:: Consigne ::
Mettez toutes les lignes ci-dessous sous forme de tableau Markdown à deux colonnes, intitulées « Numéro » et « Ligne », sans reprendre les lignes vides. La colonne « Numéro » donne le rang de chaque ligne.

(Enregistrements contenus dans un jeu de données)
------------
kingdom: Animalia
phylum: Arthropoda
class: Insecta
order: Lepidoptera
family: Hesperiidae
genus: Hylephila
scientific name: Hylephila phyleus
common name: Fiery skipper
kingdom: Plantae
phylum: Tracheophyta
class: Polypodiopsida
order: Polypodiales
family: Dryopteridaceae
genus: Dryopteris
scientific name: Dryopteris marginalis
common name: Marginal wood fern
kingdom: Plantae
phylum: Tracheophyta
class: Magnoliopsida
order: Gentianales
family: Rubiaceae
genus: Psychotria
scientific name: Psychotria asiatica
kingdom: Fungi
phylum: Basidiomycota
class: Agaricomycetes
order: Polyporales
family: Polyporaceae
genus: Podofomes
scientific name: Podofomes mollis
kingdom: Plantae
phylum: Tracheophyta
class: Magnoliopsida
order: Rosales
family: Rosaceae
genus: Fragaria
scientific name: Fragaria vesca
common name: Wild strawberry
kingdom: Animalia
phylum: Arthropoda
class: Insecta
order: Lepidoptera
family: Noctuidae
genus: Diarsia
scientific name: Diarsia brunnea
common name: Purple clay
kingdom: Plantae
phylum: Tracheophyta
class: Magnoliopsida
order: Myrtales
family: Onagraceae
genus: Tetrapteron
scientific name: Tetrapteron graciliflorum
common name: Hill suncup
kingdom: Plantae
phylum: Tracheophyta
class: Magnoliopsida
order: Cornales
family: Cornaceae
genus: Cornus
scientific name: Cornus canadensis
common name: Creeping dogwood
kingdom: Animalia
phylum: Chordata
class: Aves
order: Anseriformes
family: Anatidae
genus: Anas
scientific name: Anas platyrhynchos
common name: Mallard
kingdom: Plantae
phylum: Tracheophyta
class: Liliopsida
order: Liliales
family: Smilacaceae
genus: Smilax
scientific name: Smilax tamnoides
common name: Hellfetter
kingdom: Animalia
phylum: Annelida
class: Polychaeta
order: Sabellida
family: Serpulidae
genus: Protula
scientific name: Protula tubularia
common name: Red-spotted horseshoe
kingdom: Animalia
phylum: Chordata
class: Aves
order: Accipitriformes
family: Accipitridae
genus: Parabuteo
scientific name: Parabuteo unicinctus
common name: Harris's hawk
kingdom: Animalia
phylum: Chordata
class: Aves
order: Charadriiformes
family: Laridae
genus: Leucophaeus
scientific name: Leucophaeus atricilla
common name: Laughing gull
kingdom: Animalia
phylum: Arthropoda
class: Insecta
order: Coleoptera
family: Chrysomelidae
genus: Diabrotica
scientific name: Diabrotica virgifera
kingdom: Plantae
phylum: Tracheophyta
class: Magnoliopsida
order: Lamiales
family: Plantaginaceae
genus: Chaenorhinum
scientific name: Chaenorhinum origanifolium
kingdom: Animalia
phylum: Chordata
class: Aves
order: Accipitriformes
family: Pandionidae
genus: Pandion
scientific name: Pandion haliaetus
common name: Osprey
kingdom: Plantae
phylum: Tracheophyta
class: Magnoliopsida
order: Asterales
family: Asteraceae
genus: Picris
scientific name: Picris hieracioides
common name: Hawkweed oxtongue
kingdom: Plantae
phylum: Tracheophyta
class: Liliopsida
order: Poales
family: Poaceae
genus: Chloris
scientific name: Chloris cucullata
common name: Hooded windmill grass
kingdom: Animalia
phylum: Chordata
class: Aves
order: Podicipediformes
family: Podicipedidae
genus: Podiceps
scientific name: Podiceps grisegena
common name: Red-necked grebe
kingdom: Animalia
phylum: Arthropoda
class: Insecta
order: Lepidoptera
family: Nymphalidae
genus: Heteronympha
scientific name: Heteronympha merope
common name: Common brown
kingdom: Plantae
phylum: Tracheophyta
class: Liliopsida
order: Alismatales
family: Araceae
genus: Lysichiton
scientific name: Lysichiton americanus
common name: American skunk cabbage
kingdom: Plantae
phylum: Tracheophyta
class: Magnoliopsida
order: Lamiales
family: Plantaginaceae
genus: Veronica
------------
:: Corrigé ::
| Numéro | Ligne |
|---|---|
| 1 | kingdom: Animalia |
| 2 | phylum: Arthropoda |
| 3 | class: Insecta |
| 4 | order: Lepidoptera |
| 5 | family: Hesperiidae |
| 6 | genus: Hylephila |
| 7 | scientific name: Hylephila phyleus |
| 8 | common name: Fiery skipper |
| 9 | kingdom: Plantae |
| 10 | phylum: Tracheophyta |
| 11 | class: Polypodiopsida |
| 12 | order: Polypodiales |
| 13 | family: Dryopteridaceae |
| 14 | genus: Dryopteris |
| 15 | scientific name: Dryopteris marginalis |
| 16 | common name: Marginal wood fern |
| 17 | kingdom: Plantae |
| 18 | phylum: Tracheophyta |
| 19 | class: Magnoliopsida |
| 20 | order: Gentianales |
| 21 | family: Rubiaceae |
| 22 | genus: Psychotria |
| 23 | scientific name: Psychotria asiatica |
| 24 | kingdom: Fungi |
| 25 | phylum: Basidiomycota |
| 26 | class: Agaricomycetes |
| 27 | order: Polyporales |
| 28 | family: Polyporaceae |
| 29 | genus: Podofomes |
| 30 | scientific name: Podofomes mollis |
| 31 | kingdom: Plantae |
| 32 | phylum: Tracheophyta |
| 33 | class: Magnoliopsida |
| 34 | order: Rosales |
| 35 | family: Rosaceae |
| 36 | genus: Fragaria |
| 37 | scientific name: Fragaria vesca |
| 38 | common name: Wild strawberry |
| 39 | kingdom: Animalia |
| 40 | phylum: Arthropoda |
| 41 | class: Insecta |
| 42 | order: Lepidoptera |
| 43 | family: Noctuidae |
| 44 | genus: Diarsia |
| 45 | scientific name: Diarsia brunnea |
| 46 | common name: Purple clay |
| 47 | kingdom: Plantae |
| 48 | phylum: Tracheophyta |
| 49 | class: Magnoliopsida |
| 50 | order: Myrtales |
| 51 | family: Onagraceae |
| 52 | genus: Tetrapteron |
| 53 | scientific name: Tetrapteron graciliflorum |
| 54 | common name: Hill suncup |
| 55 | kingdom: Plantae |
| 56 | phylum: Tracheophyta |
| 57 | class: Magnoliopsida |
| 58 | order: Cornales |
| 59 | family: Cornaceae |
| 60 | genus: Cornus |
| 61 | scientific name: Cornus canadensis |
| 62 | common name: Creeping dogwood |
| 63 | kingdom: Animalia |
| 64 | phylum: Chordata |
| 65 | class: Aves |
| 66 | order: Anseriformes |
| 67 | family: Anatidae |
| 68 | genus: Anas |
| 69 | scientific name: Anas platyrhynchos |
| 70 | common name: Mallard |
| 71 | kingdom: Plantae |
| 72 | phylum: Tracheophyta |
| 73 | class: Liliopsida |
| 74 | order: Liliales |
| 75 | family: Smilacaceae |
| 76 | genus: Smilax |
| 77 | scientific name: Smilax tamnoides |
| 78 | common name: Hellfetter |
| 79 | kingdom: Animalia |
| 80 | phylum: Annelida |
| 81 | class: Polychaeta |
| 82 | order: Sabellida |
| 83 | family: Serpulidae |
| 84 | genus: Protula |
| 85 | scientific name: Protula tubularia |
| 86 | common name: Red-spotted horseshoe |
| 87 | kingdom: Animalia |
| 88 | phylum: Chordata |
| 89 | class: Aves |
| 90 | order: Accipitriformes |
| 91 | family: Accipitridae |
| 92 | genus: Parabuteo |
| 93 | scientific name: Parabuteo unicinctus |
| 94 | common name: Harris's hawk |
| 95 | kingdom: Animalia |
| 96 | phylum: Chordata |
| 97 | class: Aves |
| 98 | order: Charadriiformes |
| 99 | family: Laridae |
| 100 | genus: Leucophaeus |
| 101 | scientific name: Leucophaeus atricilla |
| 102 | common name: Laughing gull |
| 103 | kingdom: Animalia |
| 104 | phylum: Arthropoda |
| 105 | class: Insecta |
| 106 | order: Coleoptera |
| 107 | family: Chrysomelidae |
| 108 | genus: Diabrotica |
| 109 | scientific name: Diabrotica virgifera |
| 110 | kingdom: Plantae |
| 111 | phylum: Tracheophyta |
| 112 | class: Magnoliopsida |
| 113 | order: Lamiales |
| 114 | family: Plantaginaceae |
| 115 | genus: Chaenorhinum |
| 116 | scientific name: Chaenorhinum origanifolium |
| 117 | kingdom: Animalia |
| 118 | phylum: Chordata |
| 119 | class: Aves |
| 120 | order: Accipitriformes |
| 121 | family: Pandionidae |
| 122 | genus: Pandion |
| 123 | scientific name: Pandion haliaetus |
| 124 | common name: Osprey |
| 125 | kingdom: Plantae |
| 126 | phylum: Tracheophyta |
| 127 | class: Magnoliopsida |
| 128 | order: Asterales |
| 129 | family: Asteraceae |
| 130 | genus: Picris |
| 131 | scientific name: Picris hieracioides |
| 132 | common name: Hawkweed oxtongue |
| 133 | kingdom: Plantae |
| 134 | phylum: Tracheophyta |
| 135 | class: Liliopsida |
| 136 | order: Poales |
| 137 | family: Poaceae |
| 138 | genus: Chloris |
| 139 | scientific name: Chloris cucullata |
| 140 | common name: Hooded windmill grass |
| 141 | kingdom: Animalia |
| 142 | phylum: Chordata |
| 143 | class: Aves |
| 144 | order: Podicipediformes |
| 145 | family: Podicipedidae |
| 146 | genus: Podiceps |
| 147 | scientific name: Podiceps grisegena |
| 148 | common name: Red-necked grebe |
| 149 | kingdom: Animalia |
| 150 | phylum: Arthropoda |
| 151 | class: Insecta |
| 152 | order: Lepidoptera |
| 153 | family: Nymphalidae |
| 154 | genus: Heteronympha |
| 155 | scientific name: Heteronympha merope |
| 156 | common name: Common brown |
| 157 | kingdom: Plantae |
| 158 | phylum: Tracheophyta |
| 159 | class: Liliopsida |
| 160 | order: Alismatales |
| 161 | family: Araceae |
| 162 | genus: Lysichiton |
| 163 | scientific name: Lysichiton americanus |
| 164 | common name: American skunk cabbage |
| 165 | kingdom: Plantae |
| 166 | phylum: Tracheophyta |
| 167 | class: Magnoliopsida |
| 168 | order: Lamiales |
| 169 | family: Plantaginaceae |
| 170 | genus: Veronica |